I`ve currently got the programmer just set to 10p pieces which send a bank of 5 pulses. Based on this code, my serial monitor displays 2p, 5 times in succession for each coin inserted. I was expecting it to write 50p once on the serial monitor to match the 5 pulses!!
volatile byte coinPulseCount=0; // a counter to see how many times the pin has changed - which coin inserted
byte newCoinInserted; // a place to put our last coin pulse count
byte cmd=0; // a place to put our serial data
int opCountPin = 3; // pin3 as optical count input
volatile unsigned long pulseTime; //this stores the time of the last pulse.
void setup() {
Serial.begin(9600);
Serial.print("Input on pin ");
Serial.print(opCountPin);
Serial.println();
pinMode(opCountPin, INPUT); //optical count is an input
attachInterrupt(1, coinpulse, RISING); // attach a PinChange Interrupt to our pin on the rising edge
// and execute the function burpcount when that pin changes - ALWAYS CHECKING CHANGES
}
void loop()
{
//SERIAL MONITOR STUFF
cmd=Serial.read();
if (cmd=='p')
{
Serial.print("coinPulseCount:\t");
Serial.println(coinPulseCount, DEC);
}
cmd=0;
// SERIAL MONITOR STUFF
//****************************************************************
//CHECK NOW TO SEE WHICH COIN IS INSERTED
if (coinPulseCount >0 && millis()- pulseTime > 1000) //if there is a coin count & the time between now and the last pulse is greater than 1/4 of a second - THE END OF BANK OF PULSES
{
newCoinInserted = coinPulseCount; //new variable to free up coinPulseCount on the interrupt.
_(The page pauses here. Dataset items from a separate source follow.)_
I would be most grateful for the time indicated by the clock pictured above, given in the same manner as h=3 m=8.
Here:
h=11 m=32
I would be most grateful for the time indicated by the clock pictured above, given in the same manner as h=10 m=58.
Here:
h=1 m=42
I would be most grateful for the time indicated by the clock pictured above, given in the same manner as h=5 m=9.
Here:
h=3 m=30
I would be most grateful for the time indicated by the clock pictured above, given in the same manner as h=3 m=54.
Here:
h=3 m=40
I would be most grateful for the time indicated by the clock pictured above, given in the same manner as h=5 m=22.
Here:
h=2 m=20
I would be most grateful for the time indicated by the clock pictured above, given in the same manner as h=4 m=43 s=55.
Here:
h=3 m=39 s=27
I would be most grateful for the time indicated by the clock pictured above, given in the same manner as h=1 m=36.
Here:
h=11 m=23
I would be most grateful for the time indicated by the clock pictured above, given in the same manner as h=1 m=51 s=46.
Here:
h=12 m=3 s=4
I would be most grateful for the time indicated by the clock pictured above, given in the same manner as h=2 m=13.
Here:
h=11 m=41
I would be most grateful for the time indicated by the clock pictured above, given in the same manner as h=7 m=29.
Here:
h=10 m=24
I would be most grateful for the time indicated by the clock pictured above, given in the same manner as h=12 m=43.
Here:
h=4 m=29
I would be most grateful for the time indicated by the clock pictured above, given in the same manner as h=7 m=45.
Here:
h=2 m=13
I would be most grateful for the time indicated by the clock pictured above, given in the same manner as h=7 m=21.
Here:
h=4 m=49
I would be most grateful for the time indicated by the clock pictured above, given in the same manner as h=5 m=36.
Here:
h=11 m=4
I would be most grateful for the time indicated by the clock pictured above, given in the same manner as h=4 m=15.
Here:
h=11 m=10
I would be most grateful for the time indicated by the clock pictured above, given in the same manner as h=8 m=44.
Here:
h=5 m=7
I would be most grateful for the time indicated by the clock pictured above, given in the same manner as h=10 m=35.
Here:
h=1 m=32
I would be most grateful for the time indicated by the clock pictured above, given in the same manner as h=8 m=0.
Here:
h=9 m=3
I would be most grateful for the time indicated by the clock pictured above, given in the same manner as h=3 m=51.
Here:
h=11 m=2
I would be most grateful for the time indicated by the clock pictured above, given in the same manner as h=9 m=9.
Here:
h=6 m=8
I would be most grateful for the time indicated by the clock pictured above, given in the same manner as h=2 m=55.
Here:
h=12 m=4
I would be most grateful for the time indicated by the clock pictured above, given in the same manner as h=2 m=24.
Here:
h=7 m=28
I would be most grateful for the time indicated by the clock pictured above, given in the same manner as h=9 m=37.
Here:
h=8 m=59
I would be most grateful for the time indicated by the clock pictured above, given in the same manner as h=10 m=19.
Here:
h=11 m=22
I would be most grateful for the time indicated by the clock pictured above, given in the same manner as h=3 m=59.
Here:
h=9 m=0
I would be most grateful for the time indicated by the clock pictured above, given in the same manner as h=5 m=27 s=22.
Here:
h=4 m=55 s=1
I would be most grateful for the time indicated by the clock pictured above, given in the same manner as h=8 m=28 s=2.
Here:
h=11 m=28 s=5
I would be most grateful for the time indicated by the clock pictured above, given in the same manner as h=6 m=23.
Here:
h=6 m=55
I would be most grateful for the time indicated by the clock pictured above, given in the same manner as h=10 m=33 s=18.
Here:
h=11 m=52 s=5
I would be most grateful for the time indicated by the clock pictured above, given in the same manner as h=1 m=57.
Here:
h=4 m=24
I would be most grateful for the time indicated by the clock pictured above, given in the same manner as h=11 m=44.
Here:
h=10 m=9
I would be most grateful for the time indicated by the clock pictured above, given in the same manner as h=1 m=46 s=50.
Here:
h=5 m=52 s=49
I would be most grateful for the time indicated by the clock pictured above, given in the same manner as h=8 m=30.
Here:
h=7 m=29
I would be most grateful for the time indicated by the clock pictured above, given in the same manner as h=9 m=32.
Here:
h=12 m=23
coinPulseCount = 0; // clear pulse count ready for a new pulse on the interrupt.
}
//Proccess the coin inserted
switch (newCoinInserted) {
case 1:
Serial.println("2p inserted");
newCoinInserted = 0;
break;
case 2:
Serial.println("5p inserted");
newCoinInserted = 0;
break;
case 3:
Serial.println("10p inserted");
newCoinInserted = 0;
break;
case 4:
Serial.println("20p inserted");
newCoinInserted = 0;
break;
case 5:
Serial.println("50p inserted");
newCoinInserted = 0;
break;
case 6:
Serial.println("£1 inserted");
break;
}
}
void coinpulse()
{
coinPulseCount++;
pulseTime = micros(); //store current time in pulseTime
}
PaulS is right as usual. But really, you need to work out the time between the pulses (presumably quite short). You could always measure to be sure. Say it is 0.1 seconds. Then anything over that is a new coin, not the pulses for the old coin. My guess is that something like one second would be adequate for saying "new coin" but that is just a guess. See how fast you can cram coins into it, compared to the rate at which the pulses come out.
I think something like this will help you find the pulse length:
if (coinPulseCount >0 && millis()- pulseTime > 1000) //if there is a coin count & the time between now and the last pulse is greater than 1/4 of a second - THE END OF BANK OF PULSES
{
newCoinInserted = coinPulseCount; //new variable to free up coinPulseCount on the interrupt.
coinPulseCount = 0; // clear pulse count ready for a new pulse on the interrupt.
}
else if (coinPulseCount >0)
{
Serial.print("Pulse time was "); Serial.print(millis()- pulseTime);
}
Am I too naive thinking the coin acceptor tries to do the work for you ( i.e. the Arduino ) already ?
If a 10p coin produces 5 pulses, a 20p coin should produce 10 pulses, and Arduino should not mind if there were 2 coins of 10p inserted too quickly or a single 20p coin. The intermediate value of 10p is never displayed perhaps, but finally customer should see what they put in.
The pulse length should be rather fixed, and so should be the pauses inside a "set". Whenever there is a pause say longer than double the standard pause, you might display the new value , and act upon it.
So the ISR just counts up and stores the millis() value, and in loop you compare this last pulse time.
Assuming a pulse is 50 ms and a pause is 50 ms as well, you can simply reloop until (millis() - lastpulsetime > 200).
Simple !
I would reset the coin pulse count only when the desired total amount is reached.
( Hopefully the coin acceptor never produces too few or too many pulses
There was a whole thread on exactly this coin-mech pulse-count but it may have been a year or so ago. But search being what it is, it may take forever to find it.